- Coinbase CEO Brian Armstrong has been honored by Time magazine in the inaugural TIME 100 Next list.
- Four crypto and blockchain startups appeared in the 2019 CNBC Upstart 100.
- Startups featured on the CNBC list must have raised $50 million or less in VC funding.
This has been a good week for individuals and startups in the crypto and blockchain space. Within a span of hours, players in the sector have been recognized by two mainstream media organizations – CNBC and Time magazine – over their potential to influence the future.
Four crypto and blockchain startups were featured in the 2019 CNBC Upstart 100, a list of the world’s most promising startups to watch. At the same time, Coinbase Co-Founder and CEO Brian Armstrong made the inaugural TIME 100 Next list, joining about a dozen other innovators.
Besides Coinbase, Armstrong is also the founder of GiveCrypto.org, which donates cryptocurrencies to the poor.
Time magazine has been running a list of the 100 most influential people in the world for over a decade under the TIME 100 banner. TIME 100 Next, however, honors rising stars shaping the future of the world in business, technology, entertainment, advocacy, and so on.

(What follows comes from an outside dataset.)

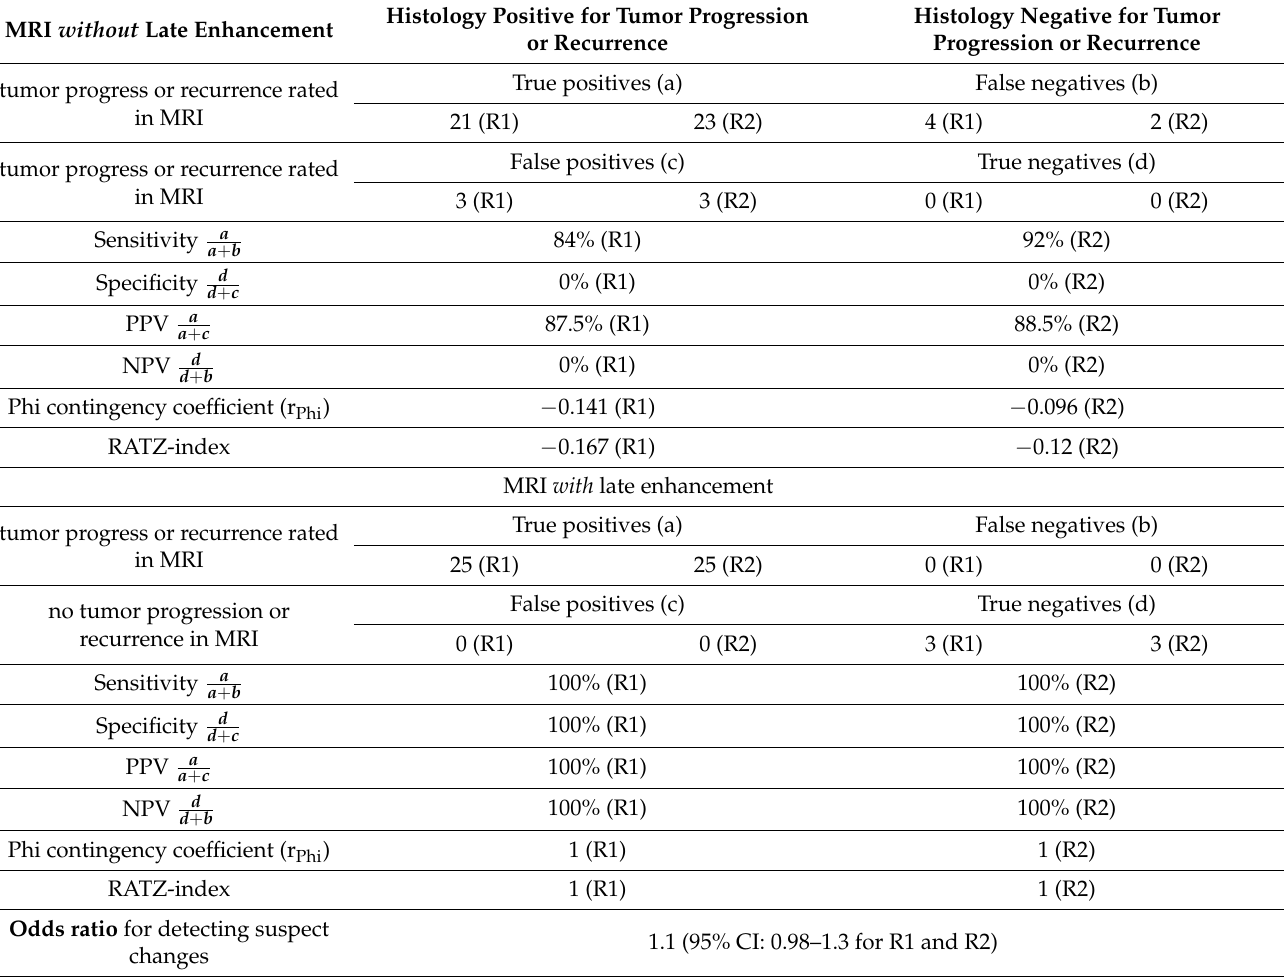
Table 1. Chi-square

Cryptocurrency blockchain CNBC 2019 Upstart 100
In CNBC’s 2019 Upstart 100 list, four crypto and blockchain firms were honored. To be eligible, startups must have $50 million or less in venture capital. The startups must also be under half a decade old.
The cryptocurrency and blockchain startups that made an appearance on the list are cmorq, FintruX, Lolli, and Xage Security.
Cryptocurrency blockchain ShapeShift bitcoin exchange honored in 2018
The number of startups in this year’s CNBC Upstart 100 list is the same as last year. In 2018, one of the featured blockchain and crypto startups was the Switzerland-based digital asset exchange founded by Erik Voorhees, ShapeShift AG.
Others included blockchain-based global payments platform Veem, decentralized computing network and app ecosystem Blockstack, and billing and payments service Paystand.
In 2017, when CNBC first released the list of promising startups to watch, there was a conspicuous absence of cryptocurrency and blockchain startups. At the time, the list comprised of only 25 firms, however.